Start of Extracted data
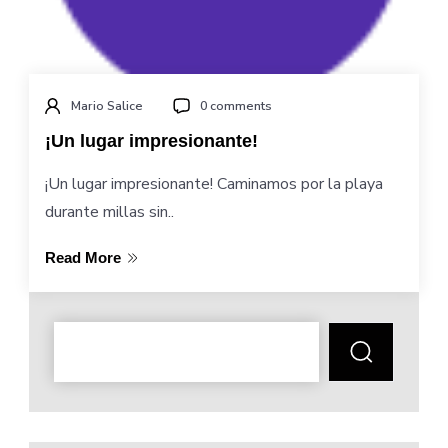
Mario Salice
0 comments
¡Un lugar impresionante!
¡Un lugar impresionante! Caminamos por la playa
durante millas sin..
Read More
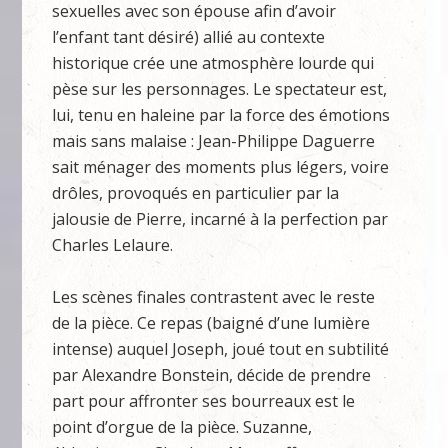
sexuelles avec son épouse afin d’avoir
l’enfant tant désiré) allié au contexte
historique crée une atmosphère lourde qui
pèse sur les personnages. Le spectateur est,
lui, tenu en haleine par la force des émotions
mais sans malaise : Jean-Philippe Daguerre
sait ménager des moments plus légers, voire
drôles, provoqués en particulier par la
jalousie de Pierre, incarné à la perfection par
Charles Lelaure.
Les scènes finales contrastent avec le reste
de la pièce. Ce repas (baigné d’une lumière
intense) auquel Joseph, joué tout en subtilité
par Alexandre Bonstein, décide de prendre
part pour affronter ses bourreaux est le
point d’orgue de la pièce. Suzanne,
End of Extracted data
* _Exercise prompt_
Copy the lines above word for word, leaving out the pictures.

* _Response for this exercise_
Mario Salice
0 comments
¡Un lugar impresionante!
¡Un lugar impresionante! Caminamos por la playa
durante millas sin..
Read More
sexuelles avec son épouse afin d’avoir
l’enfant tant désiré) allié au contexte
historique crée une atmosphère lourde qui
pèse sur les personnages. Le spectateur est,
lui, tenu en haleine par la force des émotions
mais sans malaise : Jean-Philippe Daguerre
sait ménager des moments plus légers, voire
drôles, provoqués en particulier par la
jalousie de Pierre, incarné à la perfection par
Charles Lelaure.
Les scènes finales contrastent avec le reste
de la pièce. Ce repas (baigné d’une lumière
intense) auquel Joseph, joué tout en subtilité
par Alexandre Bonstein, décide de prendre
part pour affronter ses bourreaux est le
point d’orgue de la pièce. Suzanne,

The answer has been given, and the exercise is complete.